(Problem description):
Write out every line of text below as it appears, leaving the pictures out of your answer.

(Stored data):
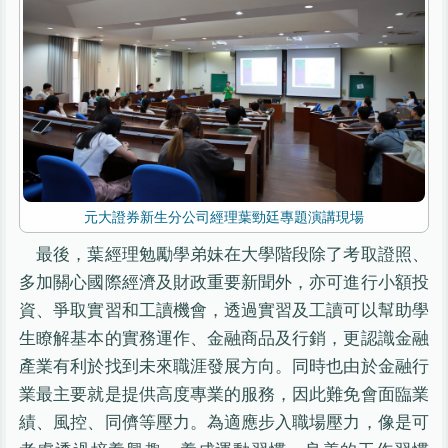
元大證券新生分公司經理葉勁廷專題演講現場
最後，葉經理勉勵學弟妹在大學階段除了考取證照、
多加關心國際經濟及財政重要新聞外，亦可進行小額投
資、爭取實習和工讀機會，透過實習及工讀可以幫助學
生瞭解基本的實務運作、金融商品及行銷，更認識金融
產業有利於找到未來職涯發展方向。同時也由於金融行
業最主要就是提供高度專業的服務，因此難免會面臨業
績、風控、同儕等壓力。為適應步入職場壓力，像是可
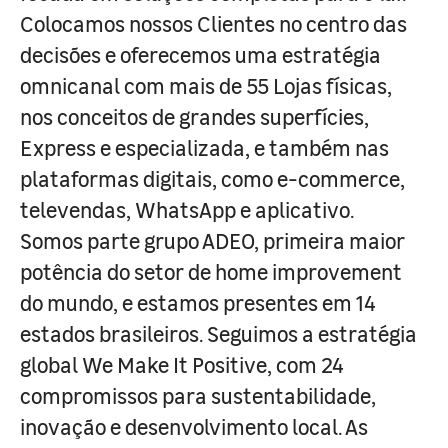
Colocamos nossos Clientes no centro das
decisões e oferecemos uma estratégia
omnicanal com mais de 55 Lojas físicas,
nos conceitos de grandes superfícies,
Express e especializada, e também nas
plataformas digitais, como e-commerce,
televendas, WhatsApp e aplicativo.
Somos parte grupo ADEO, primeira maior
potência do setor de home improvement
do mundo, e estamos presentes em 14
estados brasileiros. Seguimos a estratégia
global We Make It Positive, com 24
compromissos para sustentabilidade,
inovação e desenvolvimento local. As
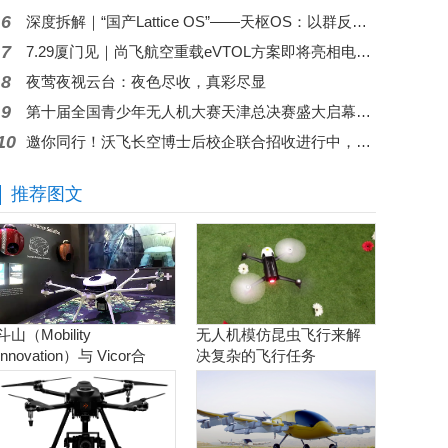
6
深度拆解｜“国产Lattice OS”——天枢OS：以群反群，构建中国自主低空反无人机蜂群作战体系
7
7.29厦门见｜尚飞航空重载eVTOL方案即将亮相电力智能新型施工装备展
8
夜莺夜视云台：夜色尽收，真彩尽显
9
第十届全国青少年无人机大赛天津总决赛盛大启幕，高巨创新五大核心赛项赋能科创舞台
10
邀你同行！沃飞长空博士后校企联合招收进行中，共筑低空人才高地
推荐图文
斗山（Mobility
无人机模仿昆虫飞行来解
Innovation）与 Vicor合
决复杂的飞行任务
作。实现商用氢燃料电池
无人机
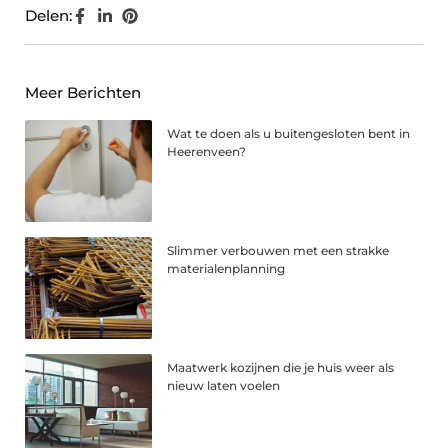
Delen:
Meer Berichten
Wat te doen als u buitengesloten bent in
Heerenveen?
Slimmer verbouwen met een strakke
materialenplanning
Maatwerk kozijnen die je huis weer als
nieuw laten voelen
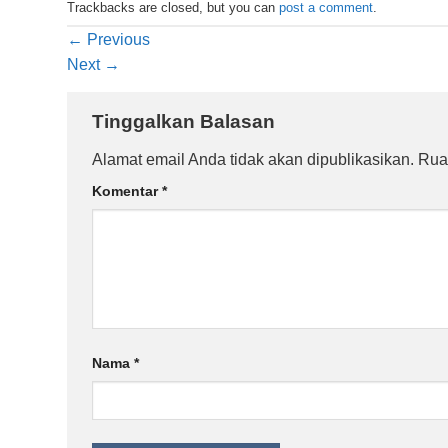
Trackbacks are closed, but you can
post a comment
.
←
Previous
Next
→
Tinggalkan Balasan
Alamat email Anda tidak akan dipublikasikan.
Rua
Komentar
*
Nama
*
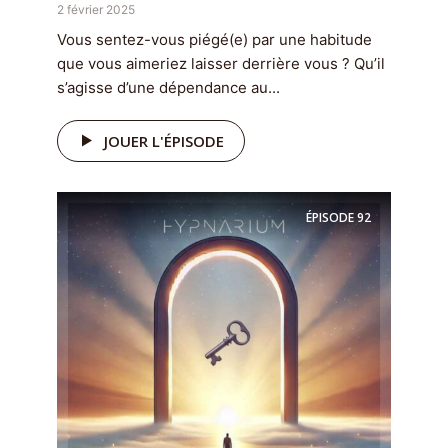
2 février 2025
Vous sentez-vous piégé(e) par une habitude
que vous aimeriez laisser derrière vous ? Qu’il
s’agisse d’une dépendance au...
JOUER L'ÉPISODE
ÉPISODE
92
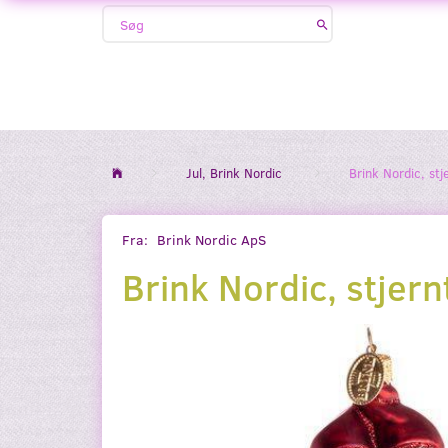
Jul, Brink Nordic
Brink Nordic, stj
Fra:
Brink Nordic ApS
Brink Nordic, stjern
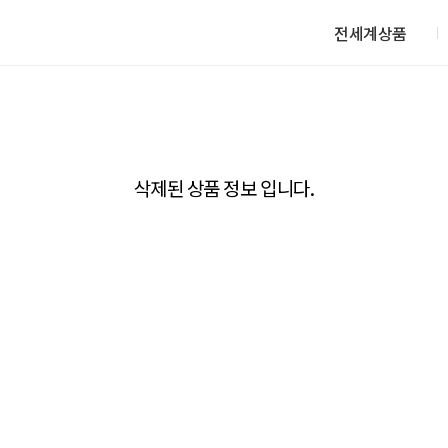
전세계상품
삭제된 상품 정보 입니다.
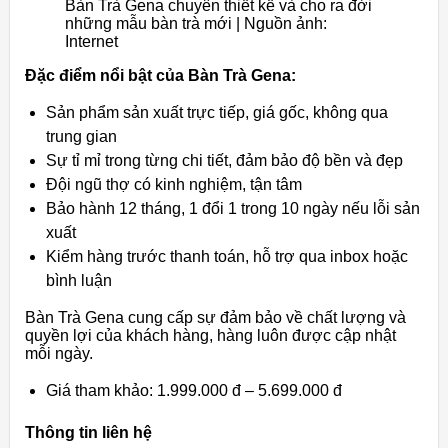
Bàn Trà Gena chuyên thiết kế và cho ra đời
những mẫu bàn trà mới | Nguồn ảnh:
Internet
Đặc điểm nổi bật của Bàn Trà Gena:
Sản phẩm sản xuất trực tiếp, giá gốc, không qua
trung gian
Sự tỉ mỉ trong từng chi tiết, đảm bảo độ bền và đẹp
Đội ngũ thợ có kinh nghiệm, tận tâm
Bảo hành 12 tháng, 1 đổi 1 trong 10 ngày nếu lỗi sản
xuất
Kiểm hàng trước thanh toán, hỗ trợ qua inbox hoặc
bình luận
Bàn Trà Gena cung cấp sự đảm bảo về chất lượng và
quyền lợi của khách hàng, hàng luôn được cập nhật
mỗi ngày.
Giá tham khảo: 1.999.000 đ – 5.699.000 đ
Thông tin liên hệ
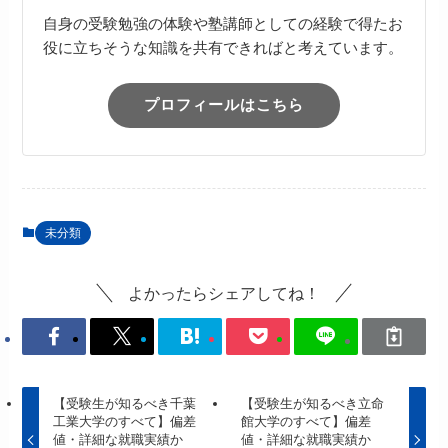
自身の受験勉強の体験や塾講師としての経験で得たお
役に立ちそうな知識を共有できればと考えています。
プロフィールはこちら
未分類
よかったらシェアしてね！
【受験生が知るべき千葉
【受験生が知るべき立命
工業大学のすべて】偏差
館大学のすべて】偏差
値・詳細な就職実績か
値・詳細な就職実績か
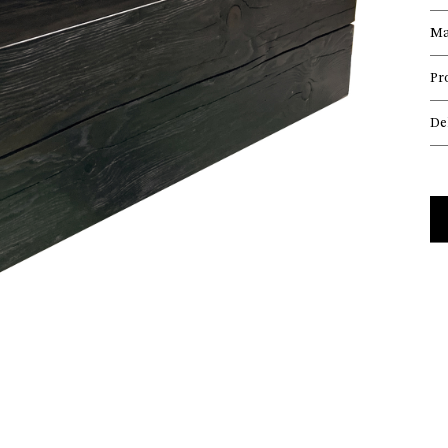
Ma
Pr
De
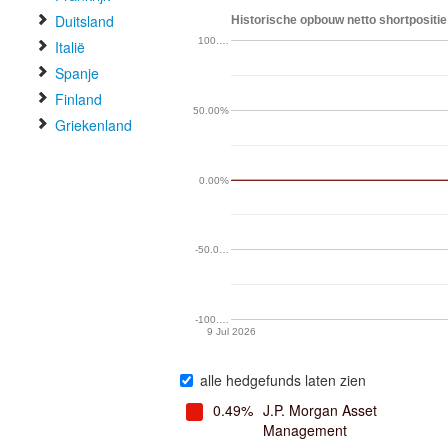
Duitsland
Historische opbouw netto shortpositie
100.…
Italië
Spanje
Finland
50.00%
Griekenland
0.00%
-50.0…
-100.…
9 Jul 2026
alle hedgefunds laten zien
0.49%
J.P. Morgan Asset
Management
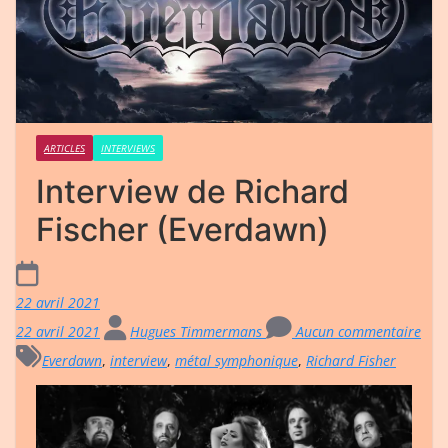
ARTICLES
INTERVIEWS
Interview de Richard
Fischer (Everdawn)
22 avril 2021
22 avril 2021
Hugues Timmermans
Aucun commentaire
Everdawn
,
interview
,
métal symphonique
,
Richard Fisher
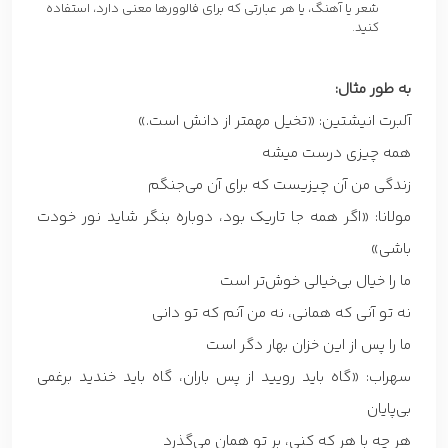
شعر یا آهنگ، یا هر عبارتی که برای فالوورها معنی دارد، استفاده
کنید.
به طور مثال:
آلبرت انیشتین: «تخیل مهمتر از دانش است.»
همه چیزی درست میشه
زندگی من آن چیزیست که برای آن می‌جنگم
مولانا: «اگر همه جا تاریک بود، دوباره بنگر شاید نور خودت
باشی»
ما را خیال بی‌خیالی خوش‌تر است
نه تو آنی که همانی، نه من آنم که تو دانی
ما را پس از این خزان بهار دگر است
سهراب: «گاه باید رویید از پس باران، گاه باید خندید برغمی
بی‌پایان
هر چه با هر که کنی، بر تو همان می‌گذرد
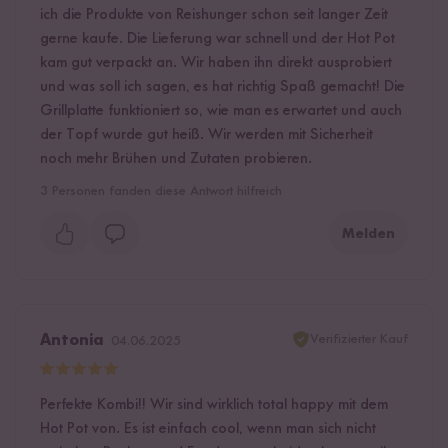
ich die Produkte von Reishunger schon seit langer Zeit
gerne kaufe. Die Lieferung war schnell und der Hot Pot
kam gut verpackt an. Wir haben ihn direkt ausprobiert
und was soll ich sagen, es hat richtig Spaß gemacht! Die
Grillplatte funktioniert so, wie man es erwartet und auch
der Topf wurde gut heiß. Wir werden mit Sicherheit
noch mehr Brühen und Zutaten probieren.
3
Personen fanden diese Antwort hilfreich
Melden
Verifizierter Kauf
Antonia
04.06.2025
Perfekte Kombi!! Wir sind wirklich total happy mit dem
Hot Pot von. Es ist einfach cool, wenn man sich nicht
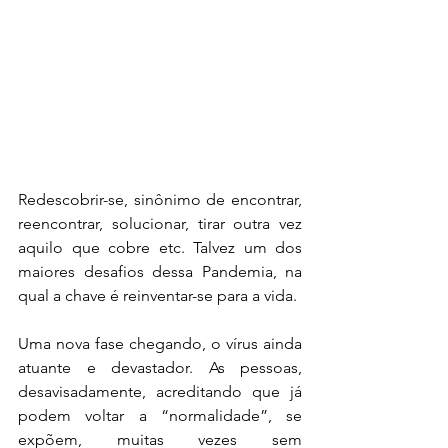
Redescobrir-se, sinônimo de encontrar, 
reencontrar, solucionar, tirar outra vez 
aquilo que cobre etc. Talvez um dos 
maiores desafios dessa Pandemia, na 
qual a chave é reinventar-se para a vida.
Uma nova fase chegando, o vírus ainda 
atuante e devastador. As pessoas, 
desavisadamente, acreditando que já 
podem voltar a “normalidade”, se 
expõem, muitas vezes sem 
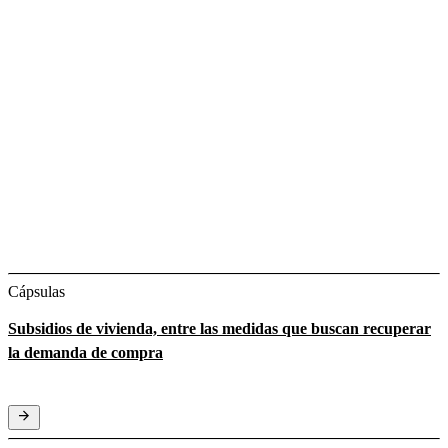
Cápsulas
Subsidios de vivienda, entre las medidas que buscan recuperar
la demanda de compra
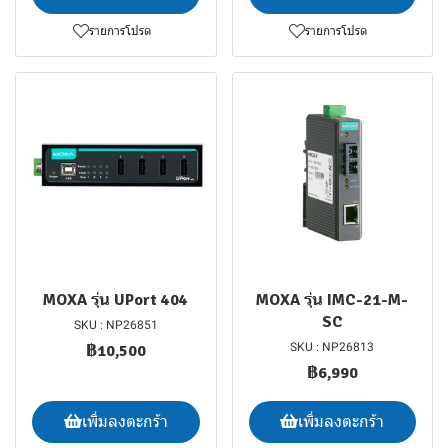
รายการโปรด
รายการโปรด
MOXA รุ่น UPort 404
MOXA รุ่น IMC-21-M-
SC
SKU : NP26851
SKU : NP26813
฿10,500
฿6,990
เพิ่มลงตะกร้า
เพิ่มลงตะกร้า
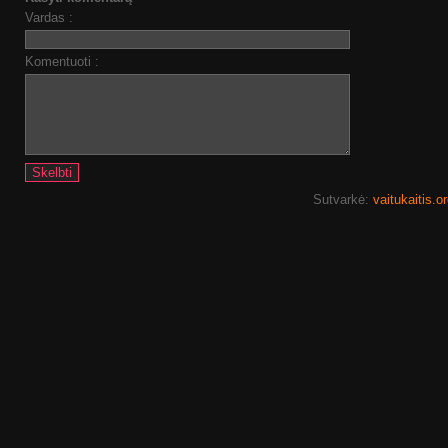
Vardas :
Komentuoti :
Sutvarkė:
vaitukaitis.o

(Exercise response):
元大證券新生分公司經理葉勁廷專題演講現場
最後，葉經理勉勵學弟妹在大學階段除了考取證照、
多加關心國際經濟及財政重要新聞外，亦可進行小額投
資、爭取實習和工讀機會，透過實習及工讀可以幫助學
生瞭解基本的實務運作、金融商品及行銷，更認識金融
產業有利於找到未來職涯發展方向。同時也由於金融行
業最主要就是提供高度專業的服務，因此難免會面臨業
績、風控、同儕等壓力。為適應步入職場壓力，像是可
Colocamos nossos Clientes no centro das
decisões e oferecemos uma estratégia
omnicanal com mais de 55 Lojas físicas,
nos conceitos de grandes superfícies,
Express e especializada, e também nas
plataformas digitais, como e-commerce,
televendas, WhatsApp e aplicativo.
Somos parte grupo ADEO, primeira maior
potência do setor de home improvement
do mundo, e estamos presentes em 14
estados brasileiros. Seguimos a estratégia
global We Make It Positive, com 24
compromissos para sustentabilidade,
inovação e desenvolvimento local. As
6
深度拆解｜“国产Lattice OS”——天枢OS：以群反群，构建中国自主低空反无人机蜂群作战体系
7
7.29厦门见｜尚飞航空重载eVTOL方案即将亮相电力智能新型施工装备展
8
夜莺夜视云台：夜色尽收，真彩尽显
9
第十届全国青少年无人机大赛天津总决赛盛大启幕，高巨创新五大核心赛项赋能科创舞台
10
邀你同行！沃飞长空博士后校企联合招收进行中，共筑低空人才高地
推荐图文
斗山（Mobility
无人机模仿昆虫飞行来解
Innovation）与 Vicor合
决复杂的飞行任务
作。实现商用氢燃料电池
无人机
Delen:
Meer Berichten
Wat te doen als u buitengesloten bent in
Heerenveen?
Slimmer verbouwen met een strakke
materialenplanning
Maatwerk kozijnen die je huis weer als
nieuw laten voelen
Trackbacks are closed, but you can
post a comment
.
←
Previous
Next
→
Tinggalkan Balasan
Alamat email Anda tidak akan dipublikasikan.
Rua
Komentar
*
Nama
*
2 février 2025
Vous sentez-vous piégé(e) par une habitude
que vous aimeriez laisser derrière vous ? Qu’il
s’agisse d’une dépendance au...
JOUER L'ÉPISODE
ÉPISODE
92
Jul, Brink Nordic
Brink Nordic, stj
Fra:
Brink Nordic ApS
Brink Nordic, stjern
전세계상품
삭제된 상품 정보 입니다.
Bàn Trà Gena chuyên thiết kế và cho ra đời
những mẫu bàn trà mới | Nguồn ảnh:
Internet
Đặc điểm nổi bật của Bàn Trà Gena:
Sản phẩm sản xuất trực tiếp, giá gốc, không qua
trung gian
Sự tỉ mỉ trong từng chi tiết, đảm bảo độ bền và đẹp
Đội ngũ thợ có kinh nghiệm, tận tâm
Bảo hành 12 tháng, 1 đổi 1 trong 10 ngày nếu lỗi sản
xuất
Kiểm hàng trước thanh toán, hỗ trợ qua inbox hoặc
bình luận
Bàn Trà Gena cung cấp sự đảm bảo về chất lượng và
quyền lợi của khách hàng, hàng luôn được cập nhật
mỗi ngày.
Giá tham khảo: 1.999.000 đ – 5.699.000 đ
Thông tin liên hệ
自身の受験勉強の体験や塾講師としての経験で得たお
役に立ちそうな知識を共有できればと考えています。
プロフィールはこちら
未分類
よかったらシェアしてね！
【受験生が知るべき千葉
【受験生が知るべき立命
工業大学のすべて】偏差
館大学のすべて】偏差
値・詳細な就職実績か
値・詳細な就職実績か
Ma
Pr
De
Duitsland
Historische opbouw netto shortpositie
100.…
Italië
Spanje
Finland
50.00%
Griekenland
0.00%
-50.0…
-100.…
9 Jul 2026
alle hedgefunds laten zien
0.49%
J.P. Morgan Asset
Management
ARTICLES
INTERVIEWS
Interview de Richard
Fischer (Everdawn)
22 avril 2021
22 avril 2021
Hugues Timmermans
Aucun commentaire
Everdawn
,
interview
,
métal symphonique
,
Richard Fisher
شعر یا آهنگ، یا هر عبارتی که برای فالوورها معنی دارد، استفاده
کنید.
به طور مثال:
آلبرت انیشتین: «تخیل مهمتر از دانش است.»
همه چیزی درست میشه
زندگی من آن چیزیست که برای آن می‌جنگم
مولانا: «اگر همه جا تاریک بود، دوباره بنگر شاید نور خودت
باشی»
ما را خیال بی‌خیالی خوش‌تر است
نه تو آنی که همانی، نه من آنم که تو دانی
ما را پس از این خزان بهار دگر است
سهراب: «گاه باید رویید از پس باران، گاه باید خندید برغمی
بی‌پایان
هر چه با هر که کنی، بر تو همان می‌گذرد
ich die Produkte von Reishunger schon seit langer Zeit
gerne kaufe. Die Lieferung war schnell und der Hot Pot
kam gut verpackt an. Wir haben ihn direkt ausprobiert
und was soll ich sagen, es hat richtig Spaß gemacht! Die
Grillplatte funktioniert so, wie man es erwartet und auch
der Topf wurde gut heiß. Wir werden mit Sicherheit
noch mehr Brühen und Zutaten probieren.
3
Personen fanden diese Antwort hilfreich
Melden
Verifizierter Kauf
Antonia
04.06.2025
Perfekte Kombi!! Wir sind wirklich total happy mit dem
Hot Pot von. Es ist einfach cool, wenn man sich nicht
Redescobrir-se, sinônimo de encontrar, 
reencontrar, solucionar, tirar outra vez 
aquilo que cobre etc. Talvez um dos 
maiores desafios dessa Pandemia, na 
qual a chave é reinventar-se para a vida.
Uma nova fase chegando, o vírus ainda 
atuante e devastador. As pessoas, 
desavisadamente, acreditando que já 
podem voltar a “normalidade”, se 
expõem, muitas vezes sem 
Cápsulas
Subsidios de vivienda, entre las medidas que buscan recuperar
la demanda de compra
รายการโปรด
รายการโปรด
MOXA รุ่น UPort 404
MOXA รุ่น IMC-21-M-
SC
SKU : NP26851
SKU : NP26813
฿10,500
฿6,990
เพิ่มลงตะกร้า
เพิ่มลงตะกร้า
Vardas :
Komentuoti :
Sutvarkė:
vaitukaitis.o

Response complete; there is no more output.